The action is all very polished and exciting, and because this is the team’s last ride it all feels a lot more dangerous for our heroes somehow. A fight in a corridor in the final act might be the finest couple of minutes of action in the MCU to date – not only is it meticulously choreographed, ludicrously entertaining and set to a killer Beastie Boys track, but it lets the team work in violent harmony and gives every member of the team a chance to showcase their special abilities, each getting their own big character moment at the same time.
James Gunn has always happily leaned into the sillier visual and conceptual aspects of space opera, and rarely have such strange ideas been more convincingly brought to life as here. From a bio-formed space station seemingly made of meat to learning that the city of Knowhere (built inside the skull of a dead space god) can actually be driven to a new location, and even to a mirror image “Counter-Earth” populated by humanoids forcefully evolved from lower lifeforms, big swings are taken.
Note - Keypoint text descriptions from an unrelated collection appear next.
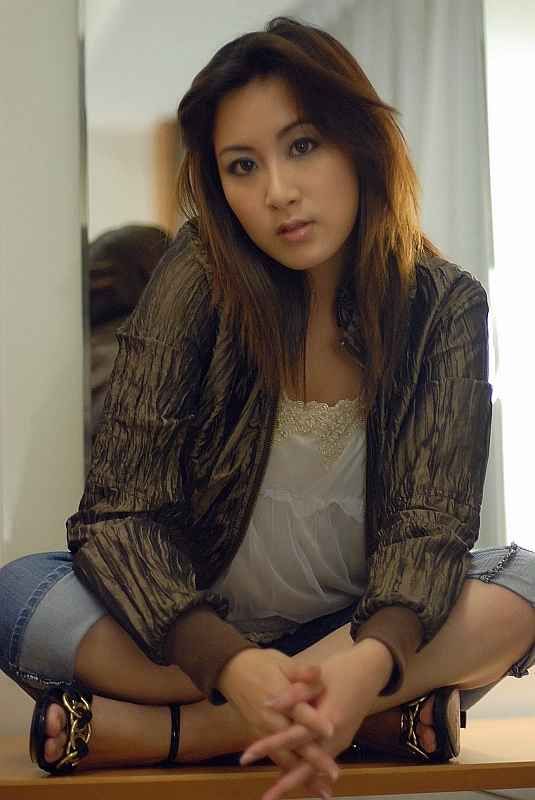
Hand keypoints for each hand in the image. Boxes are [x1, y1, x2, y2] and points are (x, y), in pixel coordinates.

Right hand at [218, 648, 338, 795]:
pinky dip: (289, 773)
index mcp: (277, 696)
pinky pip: (276, 758)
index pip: (298, 711)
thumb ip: (301, 671)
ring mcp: (263, 731)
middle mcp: (270, 718)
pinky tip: (303, 785)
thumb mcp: (282, 662)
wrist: (232, 671)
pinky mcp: (259, 737)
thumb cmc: (261, 664)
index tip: (331, 730)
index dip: (314, 721)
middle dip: (313, 759)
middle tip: (333, 773)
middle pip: (294, 742)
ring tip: (321, 791)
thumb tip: (317, 671)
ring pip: (284, 757)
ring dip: (302, 775)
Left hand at [240, 639, 394, 799]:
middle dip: (285, 783)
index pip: (293, 736)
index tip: (247, 756)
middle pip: (307, 765)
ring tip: (275, 795)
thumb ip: (295, 692)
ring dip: (296, 782)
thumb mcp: (319, 677)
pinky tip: (293, 781)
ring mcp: (340, 742)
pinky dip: (308, 774)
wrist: (371, 672)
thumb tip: (268, 703)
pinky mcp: (341, 742)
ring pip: (315, 769)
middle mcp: (335, 737)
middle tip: (266, 798)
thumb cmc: (342, 671)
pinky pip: (321, 763)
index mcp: (328, 718)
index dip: (270, 745)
Guardians of the Galaxy Vol. 3 is an epic, galaxy-spanning quest, but all this imagination vitally remains in service of a very intimate story.
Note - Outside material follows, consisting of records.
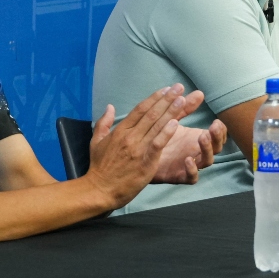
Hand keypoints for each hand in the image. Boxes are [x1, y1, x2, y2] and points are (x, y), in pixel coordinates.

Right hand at [85, 85, 187, 208]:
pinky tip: (176, 123)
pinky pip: (157, 144)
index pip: (140, 109)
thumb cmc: (99, 167)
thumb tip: (110, 107)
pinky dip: (166, 133)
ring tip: (182, 100)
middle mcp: (130, 137)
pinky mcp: (145, 162)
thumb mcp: (96, 142)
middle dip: (166, 99)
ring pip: (156, 126)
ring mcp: (138, 149)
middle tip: (179, 87)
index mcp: (120, 131)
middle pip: (151, 114)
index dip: (154, 98)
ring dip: (171, 111)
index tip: (166, 89)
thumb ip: (104, 123)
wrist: (99, 190)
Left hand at [151, 90, 228, 183]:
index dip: (221, 131)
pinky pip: (192, 177)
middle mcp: (198, 152)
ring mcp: (190, 165)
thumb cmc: (161, 138)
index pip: (218, 137)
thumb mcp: (172, 120)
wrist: (141, 159)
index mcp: (199, 140)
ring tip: (202, 136)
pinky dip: (192, 170)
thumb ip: (185, 108)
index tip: (217, 122)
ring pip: (207, 161)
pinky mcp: (179, 176)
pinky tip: (188, 159)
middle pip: (216, 148)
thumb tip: (200, 92)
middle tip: (213, 127)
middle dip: (217, 137)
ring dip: (207, 149)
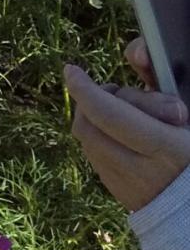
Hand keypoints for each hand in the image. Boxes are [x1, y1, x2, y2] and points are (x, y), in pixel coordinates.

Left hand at [64, 63, 189, 212]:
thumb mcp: (180, 110)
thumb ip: (159, 81)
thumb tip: (136, 52)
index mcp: (169, 148)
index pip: (110, 115)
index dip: (85, 89)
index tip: (72, 70)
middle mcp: (146, 172)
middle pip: (90, 127)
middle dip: (91, 102)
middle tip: (114, 92)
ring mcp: (131, 189)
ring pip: (88, 143)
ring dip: (94, 119)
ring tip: (122, 112)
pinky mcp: (123, 197)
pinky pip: (96, 160)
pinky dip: (100, 139)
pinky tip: (122, 134)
A minor criticism that could be levelled at this particular Guardians iteration is that the soundtrack isn’t as memorable or pitch-perfect as in the previous two films, with John Murphy’s (Sunshine, The Suicide Squad) original score extensively incorporating choral singing provoking a stronger reaction than the vast majority of the needle-drops. Similarly, the final act of the film, after over two hours of putting every Guardian through one life-threatening incident after another, keeps piling on the jeopardy to an almost absurd degree even when it is already fit to burst.
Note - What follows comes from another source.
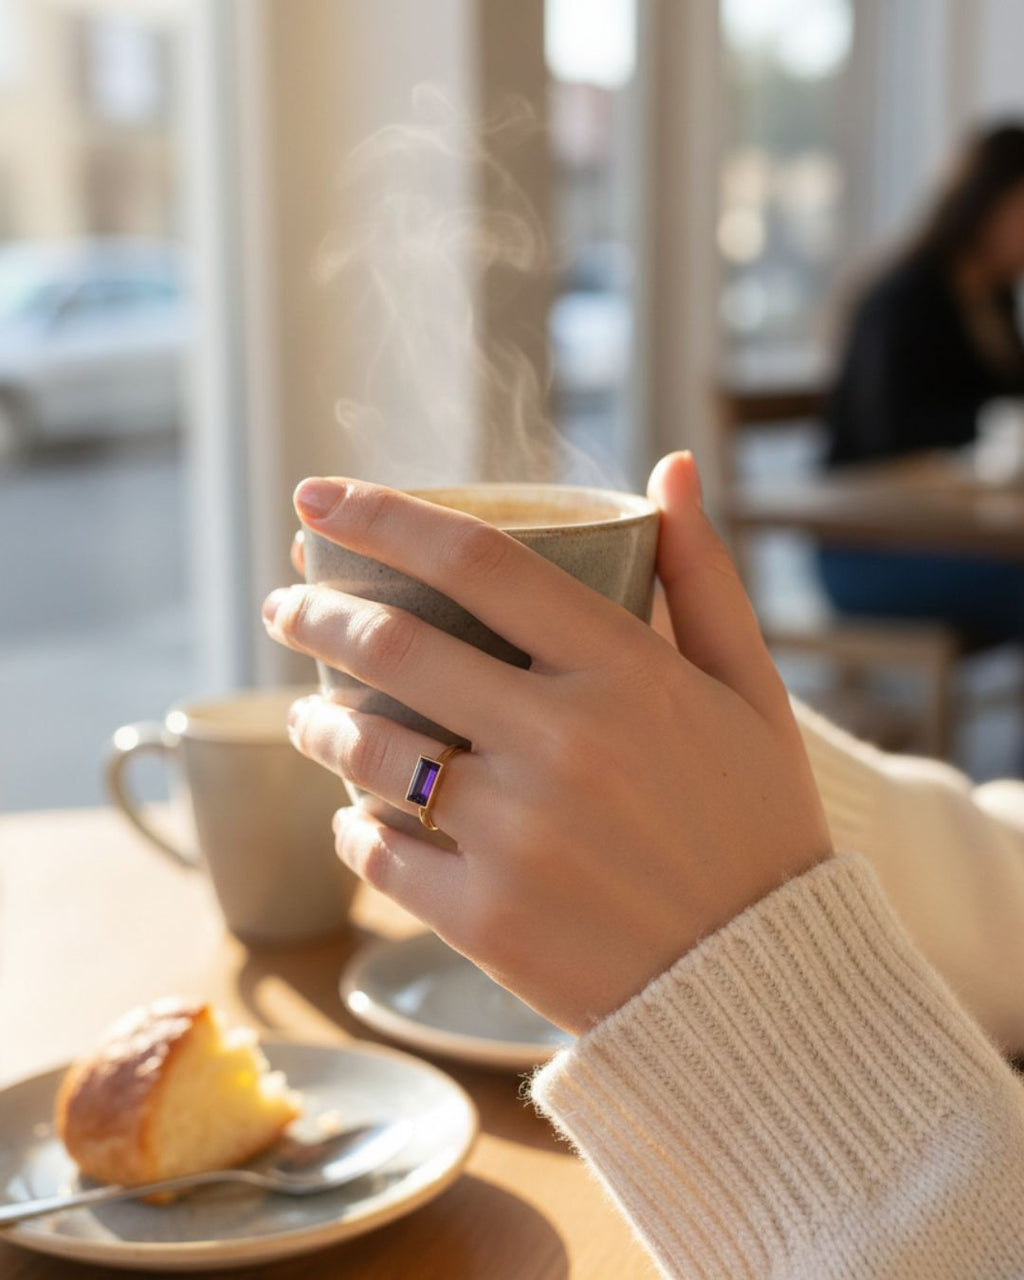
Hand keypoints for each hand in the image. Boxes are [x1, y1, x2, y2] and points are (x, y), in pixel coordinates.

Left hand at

Guardians of the Galaxy Vol. 3 brings this unlikely team’s journey to an immensely satisfying and appropriately epic conclusion. It is spectacular to look at and really funny, but it is also easily one of the darkest stories in the Marvel universe and does not pull its punches to make its pretty explicit discussion of abuse and animal testing any more palatable. We may see some of these characters again down the road, but for now it’s a fond farewell to them all, especially the acerbic Racoon who just wanted to be loved.